Flue gas, from gas approach (3) inflow heat exchanger housing (1), finally flows out from exhanst gas outlet (11);

Cold water, from water inlet pipe (4) flow ipe group (2), converges again after shunting, finally flows out from outlet pipe (5) in pipeline group (2).

2. a kind of gas heater soot condensing type waste heat recovery heat-exchanger rig according to claim 1, is characterized in that: described exhanst gas outlet (11) place is provided with smoke discharging pipe (12).

3. a kind of gas heater soot condensing type waste heat recovery heat-exchanger rig according to claim 1, is characterized in that: on the lateral surface of described heat exchanger tube (6), the cross section of vertical rib is rectangle, triangle or other shapes.
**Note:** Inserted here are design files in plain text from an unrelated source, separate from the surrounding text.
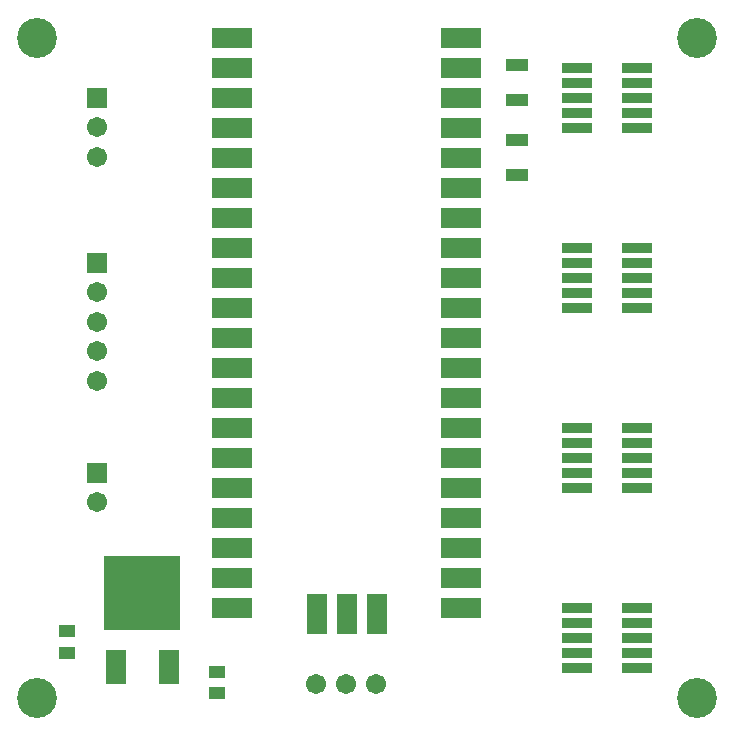
<source format=gbr>
G04 EAGLE Gerber RS-274X export*
G75*
%MOMM*%
%FSLAX34Y34*%
%LPD*%
%INSoldermask Top*%
%IPPOS*%
%AMOC8*
5,1,8,0,0,1.08239X$1,22.5*%
G01*
%ADD10C,3.378200*%
%ADD11R,1.403200X1.103200*%
%ADD12R,1.711200X1.711200*%
%ADD13C,1.711200*%
%ADD14R,2.603200X0.963200*%
%ADD15R,1.903200X1.103200*%
%ADD16R,3.403200X1.803200*%
%ADD17R,1.803200X3.403200*%
%ADD18R,6.503200X6.303200*%
%ADD19R,1.703200X3.003200*%


D10*
X25400Y25400D03*
X584200Y25400D03*
X584200Y584200D03*
X25400Y584200D03*
D11*
X50800Y81390D03*
X50800Y63390D03*
X177800Y47100D03*
X177800Y29100D03*
D12*
X76200Y215900D03*
D13*
X76200Y190900D03*
X76200Y483400D03*
X76200Y508400D03*
D12*
X76200Y533400D03*
D13*
X76200Y293700D03*
X76200Y318700D03*
X76200Y343700D03*
X76200Y368700D03*
D12*
X76200Y393700D03*
D14*
X482600Y558800D03*
X533400Y558800D03*
X482600Y546100D03*
X533400Y546100D03*
X482600Y533400D03*
X533400Y533400D03*
X482600Y520700D03*
X533400Y520700D03*
X482600Y508000D03*
X533400Y508000D03*
X482600Y101600D03*
X533400Y101600D03*
X482600Y88900D03*
X533400Y88900D03*
X482600Y76200D03*
X533400Y76200D03*
X482600Y63500D03*
X533400Y63500D03*
X482600Y50800D03*
X533400Y50800D03*
X482600Y254000D03*
X533400Y254000D03*
X482600Y241300D03*
X533400Y241300D03*
X482600Y228600D03*
X533400Y228600D03*
X482600Y215900D03*
X533400Y215900D03*
X482600Y203200D03*
X533400Y203200D03*
X482600Y406400D03*
X533400Y406400D03*
X482600Y393700D03*
X533400Y393700D03*
X482600Y381000D03*
X533400Y381000D03*
X482600Y368300D03*
X533400Y368300D03*
X482600Y355600D03*
X533400Y355600D03*
D13*
X261620Y36830D03*
X287020Y36830D03*
X312420Y36830D03*
D15*
X431800Y497100D03*
X431800Y468100D03*
X431800Y560600D03*
X431800Y531600D03*
D16*
X190500Y584200D03*
X190500Y558800D03*
X190500Y533400D03*
X190500Y508000D03*
X190500Y482600D03*
X190500Y457200D03*
X190500Y431800D03*
X190500Y406400D03*
X190500Y381000D03*
X190500Y355600D03*
X190500Y330200D03*
X190500Y304800D03*
X190500Y279400D03*
X190500Y254000D03*
X190500Y228600D03*
X190500Y203200D03*
X190500Y177800D03*
X190500Y152400D03*
X190500Y127000D03*
X190500Y101600D03*
X384300Y101600D03*
X384300Y127000D03*
X384300Y152400D03*
X384300Y177800D03*
X384300Y203200D03*
X384300Y228600D03*
X384300Y254000D03*
X384300Y279400D03*
X384300Y304800D03*
X384300Y330200D03*
X384300Y355600D03*
X384300Y381000D03*
X384300Y406400D03*
X384300Y431800D03*
X384300Y457200D03*
X384300Y482600D03*
X384300Y508000D03*
X384300Y533400D03*
X384300Y558800D03*
X384300Y584200D03*
D17*
X262000Y95900D03*
X287400Y95900D03*
X312800Y95900D03*
D18*
X114300Y113900D03*
D19*
X91500Y50900D03*
X137100Y50900D03*
M02*

</source>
4. a kind of gas heater soot condensing type waste heat recovery heat-exchanger rig according to claim 1, it is characterized in that: after described pipeline group (2) and outlet pipe (4) and water inlet pipe (5) link into an integrated entity, only have delivery port and water inlet, all the other pipelines are all closed.

5. a kind of gas heater soot condensing type waste heat recovery heat-exchanger rig according to claim 1, is characterized in that: described upper strata communicating pipe is all vertical with water outflow manifold, and described lower floor communicating pipe is all vertical with water inlet distributing pipe.